Source data:
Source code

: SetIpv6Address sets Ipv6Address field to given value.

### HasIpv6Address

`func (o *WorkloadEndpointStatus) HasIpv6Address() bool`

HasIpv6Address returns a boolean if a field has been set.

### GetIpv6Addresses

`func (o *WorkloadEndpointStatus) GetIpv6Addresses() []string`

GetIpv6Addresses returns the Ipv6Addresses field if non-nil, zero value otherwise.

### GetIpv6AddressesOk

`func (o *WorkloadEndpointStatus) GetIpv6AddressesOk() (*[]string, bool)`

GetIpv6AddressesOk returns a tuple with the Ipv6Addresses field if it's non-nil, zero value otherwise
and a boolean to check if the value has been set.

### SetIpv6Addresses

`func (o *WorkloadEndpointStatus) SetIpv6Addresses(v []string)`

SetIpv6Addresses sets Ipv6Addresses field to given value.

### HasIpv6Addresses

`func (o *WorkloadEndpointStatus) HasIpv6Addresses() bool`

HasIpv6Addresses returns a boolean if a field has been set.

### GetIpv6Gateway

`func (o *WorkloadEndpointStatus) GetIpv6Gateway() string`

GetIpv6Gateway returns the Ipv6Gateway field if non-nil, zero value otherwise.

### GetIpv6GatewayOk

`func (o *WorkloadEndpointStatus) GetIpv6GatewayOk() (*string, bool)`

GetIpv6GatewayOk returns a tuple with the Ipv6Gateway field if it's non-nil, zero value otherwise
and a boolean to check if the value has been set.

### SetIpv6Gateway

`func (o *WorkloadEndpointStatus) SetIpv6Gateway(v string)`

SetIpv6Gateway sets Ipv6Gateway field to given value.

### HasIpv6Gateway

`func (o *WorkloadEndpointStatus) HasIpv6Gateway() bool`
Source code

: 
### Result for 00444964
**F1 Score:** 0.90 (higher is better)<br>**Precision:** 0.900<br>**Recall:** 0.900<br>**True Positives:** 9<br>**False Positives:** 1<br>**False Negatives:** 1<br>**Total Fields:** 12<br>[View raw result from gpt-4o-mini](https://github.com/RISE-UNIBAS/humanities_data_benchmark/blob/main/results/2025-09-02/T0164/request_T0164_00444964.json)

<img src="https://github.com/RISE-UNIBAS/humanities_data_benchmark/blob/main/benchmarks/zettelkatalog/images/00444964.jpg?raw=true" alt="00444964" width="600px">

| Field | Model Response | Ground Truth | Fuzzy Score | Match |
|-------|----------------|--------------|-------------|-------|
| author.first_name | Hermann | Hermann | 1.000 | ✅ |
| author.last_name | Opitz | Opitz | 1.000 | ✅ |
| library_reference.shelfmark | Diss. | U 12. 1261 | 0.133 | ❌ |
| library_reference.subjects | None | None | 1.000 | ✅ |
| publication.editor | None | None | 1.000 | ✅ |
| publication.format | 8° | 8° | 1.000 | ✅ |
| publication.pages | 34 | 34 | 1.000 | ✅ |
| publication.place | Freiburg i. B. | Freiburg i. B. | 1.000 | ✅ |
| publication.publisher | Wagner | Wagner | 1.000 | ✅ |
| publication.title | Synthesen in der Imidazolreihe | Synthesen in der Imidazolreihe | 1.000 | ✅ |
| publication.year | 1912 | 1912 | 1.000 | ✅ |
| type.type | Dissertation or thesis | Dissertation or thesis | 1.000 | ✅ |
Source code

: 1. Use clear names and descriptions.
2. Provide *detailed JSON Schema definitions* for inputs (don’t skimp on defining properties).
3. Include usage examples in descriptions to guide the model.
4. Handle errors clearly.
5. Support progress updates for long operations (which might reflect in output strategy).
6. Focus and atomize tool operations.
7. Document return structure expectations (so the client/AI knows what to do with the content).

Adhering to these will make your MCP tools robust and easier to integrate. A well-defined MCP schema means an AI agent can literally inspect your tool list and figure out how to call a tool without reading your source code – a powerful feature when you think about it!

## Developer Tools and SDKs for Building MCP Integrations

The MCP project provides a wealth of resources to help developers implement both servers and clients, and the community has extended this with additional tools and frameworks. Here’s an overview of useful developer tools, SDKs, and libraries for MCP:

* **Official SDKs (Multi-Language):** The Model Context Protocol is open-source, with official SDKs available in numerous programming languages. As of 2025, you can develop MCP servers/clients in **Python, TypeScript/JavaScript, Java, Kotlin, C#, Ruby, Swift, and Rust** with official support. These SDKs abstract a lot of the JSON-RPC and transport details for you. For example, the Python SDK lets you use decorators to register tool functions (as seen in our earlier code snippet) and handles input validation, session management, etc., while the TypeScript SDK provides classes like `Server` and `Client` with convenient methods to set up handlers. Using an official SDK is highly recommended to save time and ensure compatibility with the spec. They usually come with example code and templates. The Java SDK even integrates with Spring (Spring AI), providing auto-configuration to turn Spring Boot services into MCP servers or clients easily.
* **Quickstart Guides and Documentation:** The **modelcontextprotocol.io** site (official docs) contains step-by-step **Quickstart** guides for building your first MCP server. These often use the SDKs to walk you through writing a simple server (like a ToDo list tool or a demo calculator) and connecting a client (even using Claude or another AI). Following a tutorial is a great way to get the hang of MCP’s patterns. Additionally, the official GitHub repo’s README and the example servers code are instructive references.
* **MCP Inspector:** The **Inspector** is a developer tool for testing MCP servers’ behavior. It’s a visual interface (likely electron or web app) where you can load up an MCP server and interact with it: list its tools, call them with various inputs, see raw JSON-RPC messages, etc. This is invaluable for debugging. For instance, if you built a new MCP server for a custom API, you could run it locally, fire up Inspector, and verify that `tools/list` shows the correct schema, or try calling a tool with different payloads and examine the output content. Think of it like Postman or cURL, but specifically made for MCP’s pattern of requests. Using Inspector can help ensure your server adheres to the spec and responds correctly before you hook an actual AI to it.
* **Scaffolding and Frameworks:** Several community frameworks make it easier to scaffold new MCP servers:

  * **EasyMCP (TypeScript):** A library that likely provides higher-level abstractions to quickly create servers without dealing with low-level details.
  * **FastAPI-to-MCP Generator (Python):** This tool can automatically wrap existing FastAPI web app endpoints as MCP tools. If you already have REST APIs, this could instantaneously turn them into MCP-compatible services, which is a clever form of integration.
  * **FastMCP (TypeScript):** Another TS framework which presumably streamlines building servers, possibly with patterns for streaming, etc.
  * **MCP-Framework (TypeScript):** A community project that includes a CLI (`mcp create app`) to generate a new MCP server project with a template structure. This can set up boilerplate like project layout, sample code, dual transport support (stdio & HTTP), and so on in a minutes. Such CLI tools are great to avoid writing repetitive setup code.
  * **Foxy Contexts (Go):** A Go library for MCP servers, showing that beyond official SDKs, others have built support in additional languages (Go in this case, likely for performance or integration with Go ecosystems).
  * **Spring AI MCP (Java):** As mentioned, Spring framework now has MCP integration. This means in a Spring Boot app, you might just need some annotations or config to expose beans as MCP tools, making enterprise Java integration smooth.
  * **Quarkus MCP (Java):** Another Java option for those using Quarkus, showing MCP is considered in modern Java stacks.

• Problem to solve
Print all the data above word for word.

• Written solution
Source code

: SetIpv6Address sets Ipv6Address field to given value.

### HasIpv6Address

`func (o *WorkloadEndpointStatus) HasIpv6Address() bool`

HasIpv6Address returns a boolean if a field has been set.

### GetIpv6Addresses

`func (o *WorkloadEndpointStatus) GetIpv6Addresses() []string`

GetIpv6Addresses returns the Ipv6Addresses field if non-nil, zero value otherwise.

### GetIpv6AddressesOk

`func (o *WorkloadEndpointStatus) GetIpv6AddressesOk() (*[]string, bool)`

GetIpv6AddressesOk returns a tuple with the Ipv6Addresses field if it's non-nil, zero value otherwise
and a boolean to check if the value has been set.

### SetIpv6Addresses

`func (o *WorkloadEndpointStatus) SetIpv6Addresses(v []string)`

SetIpv6Addresses sets Ipv6Addresses field to given value.

### HasIpv6Addresses

`func (o *WorkloadEndpointStatus) HasIpv6Addresses() bool`

HasIpv6Addresses returns a boolean if a field has been set.

### GetIpv6Gateway

`func (o *WorkloadEndpointStatus) GetIpv6Gateway() string`

GetIpv6Gateway returns the Ipv6Gateway field if non-nil, zero value otherwise.

### GetIpv6GatewayOk

`func (o *WorkloadEndpointStatus) GetIpv6GatewayOk() (*string, bool)`

GetIpv6GatewayOk returns a tuple with the Ipv6Gateway field if it's non-nil, zero value otherwise
and a boolean to check if the value has been set.

### SetIpv6Gateway

`func (o *WorkloadEndpointStatus) SetIpv6Gateway(v string)`

SetIpv6Gateway sets Ipv6Gateway field to given value.

### HasIpv6Gateway

`func (o *WorkloadEndpointStatus) HasIpv6Gateway() bool`
Source code

: 
### Result for 00444964
**F1 Score:** 0.90 (higher is better)<br>**Precision:** 0.900<br>**Recall:** 0.900<br>**True Positives:** 9<br>**False Positives:** 1<br>**False Negatives:** 1<br>**Total Fields:** 12<br>[View raw result from gpt-4o-mini](https://github.com/RISE-UNIBAS/humanities_data_benchmark/blob/main/results/2025-09-02/T0164/request_T0164_00444964.json)

<img src="https://github.com/RISE-UNIBAS/humanities_data_benchmark/blob/main/benchmarks/zettelkatalog/images/00444964.jpg?raw=true" alt="00444964" width="600px">

| Field | Model Response | Ground Truth | Fuzzy Score | Match |
|-------|----------------|--------------|-------------|-------|
| author.first_name | Hermann | Hermann | 1.000 | ✅ |
| author.last_name | Opitz | Opitz | 1.000 | ✅ |
| library_reference.shelfmark | Diss. | U 12. 1261 | 0.133 | ❌ |
| library_reference.subjects | None | None | 1.000 | ✅ |
| publication.editor | None | None | 1.000 | ✅ |
| publication.format | 8° | 8° | 1.000 | ✅ |
| publication.pages | 34 | 34 | 1.000 | ✅ |
| publication.place | Freiburg i. B. | Freiburg i. B. | 1.000 | ✅ |
| publication.publisher | Wagner | Wagner | 1.000 | ✅ |
| publication.title | Synthesen in der Imidazolreihe | Synthesen in der Imidazolreihe | 1.000 | ✅ |
| publication.year | 1912 | 1912 | 1.000 | ✅ |
| type.type | Dissertation or thesis | Dissertation or thesis | 1.000 | ✅ |
Source code

: 1. Use clear names and descriptions.
2. Provide *detailed JSON Schema definitions* for inputs (don’t skimp on defining properties).
3. Include usage examples in descriptions to guide the model.
4. Handle errors clearly.
5. Support progress updates for long operations (which might reflect in output strategy).
6. Focus and atomize tool operations.
7. Document return structure expectations (so the client/AI knows what to do with the content).

Adhering to these will make your MCP tools robust and easier to integrate. A well-defined MCP schema means an AI agent can literally inspect your tool list and figure out how to call a tool without reading your source code – a powerful feature when you think about it!

## Developer Tools and SDKs for Building MCP Integrations

The MCP project provides a wealth of resources to help developers implement both servers and clients, and the community has extended this with additional tools and frameworks. Here’s an overview of useful developer tools, SDKs, and libraries for MCP:

* **Official SDKs (Multi-Language):** The Model Context Protocol is open-source, with official SDKs available in numerous programming languages. As of 2025, you can develop MCP servers/clients in **Python, TypeScript/JavaScript, Java, Kotlin, C#, Ruby, Swift, and Rust** with official support. These SDKs abstract a lot of the JSON-RPC and transport details for you. For example, the Python SDK lets you use decorators to register tool functions (as seen in our earlier code snippet) and handles input validation, session management, etc., while the TypeScript SDK provides classes like `Server` and `Client` with convenient methods to set up handlers. Using an official SDK is highly recommended to save time and ensure compatibility with the spec. They usually come with example code and templates. The Java SDK even integrates with Spring (Spring AI), providing auto-configuration to turn Spring Boot services into MCP servers or clients easily.
* **Quickstart Guides and Documentation:** The **modelcontextprotocol.io** site (official docs) contains step-by-step **Quickstart** guides for building your first MCP server. These often use the SDKs to walk you through writing a simple server (like a ToDo list tool or a demo calculator) and connecting a client (even using Claude or another AI). Following a tutorial is a great way to get the hang of MCP’s patterns. Additionally, the official GitHub repo’s README and the example servers code are instructive references.
* **MCP Inspector:** The **Inspector** is a developer tool for testing MCP servers’ behavior. It’s a visual interface (likely electron or web app) where you can load up an MCP server and interact with it: list its tools, call them with various inputs, see raw JSON-RPC messages, etc. This is invaluable for debugging. For instance, if you built a new MCP server for a custom API, you could run it locally, fire up Inspector, and verify that `tools/list` shows the correct schema, or try calling a tool with different payloads and examine the output content. Think of it like Postman or cURL, but specifically made for MCP’s pattern of requests. Using Inspector can help ensure your server adheres to the spec and responds correctly before you hook an actual AI to it.
* **Scaffolding and Frameworks:** Several community frameworks make it easier to scaffold new MCP servers:

  * **EasyMCP (TypeScript):** A library that likely provides higher-level abstractions to quickly create servers without dealing with low-level details.
  * **FastAPI-to-MCP Generator (Python):** This tool can automatically wrap existing FastAPI web app endpoints as MCP tools. If you already have REST APIs, this could instantaneously turn them into MCP-compatible services, which is a clever form of integration.
  * **FastMCP (TypeScript):** Another TS framework which presumably streamlines building servers, possibly with patterns for streaming, etc.
  * **MCP-Framework (TypeScript):** A community project that includes a CLI (`mcp create app`) to generate a new MCP server project with a template structure. This can set up boilerplate like project layout, sample code, dual transport support (stdio & HTTP), and so on in a minutes. Such CLI tools are great to avoid writing repetitive setup code.
  * **Foxy Contexts (Go):** A Go library for MCP servers, showing that beyond official SDKs, others have built support in additional languages (Go in this case, likely for performance or integration with Go ecosystems).
  * **Spring AI MCP (Java):** As mentioned, Spring framework now has MCP integration. This means in a Spring Boot app, you might just need some annotations or config to expose beans as MCP tools, making enterprise Java integration smooth.
  * **Quarkus MCP (Java):** Another Java option for those using Quarkus, showing MCP is considered in modern Java stacks.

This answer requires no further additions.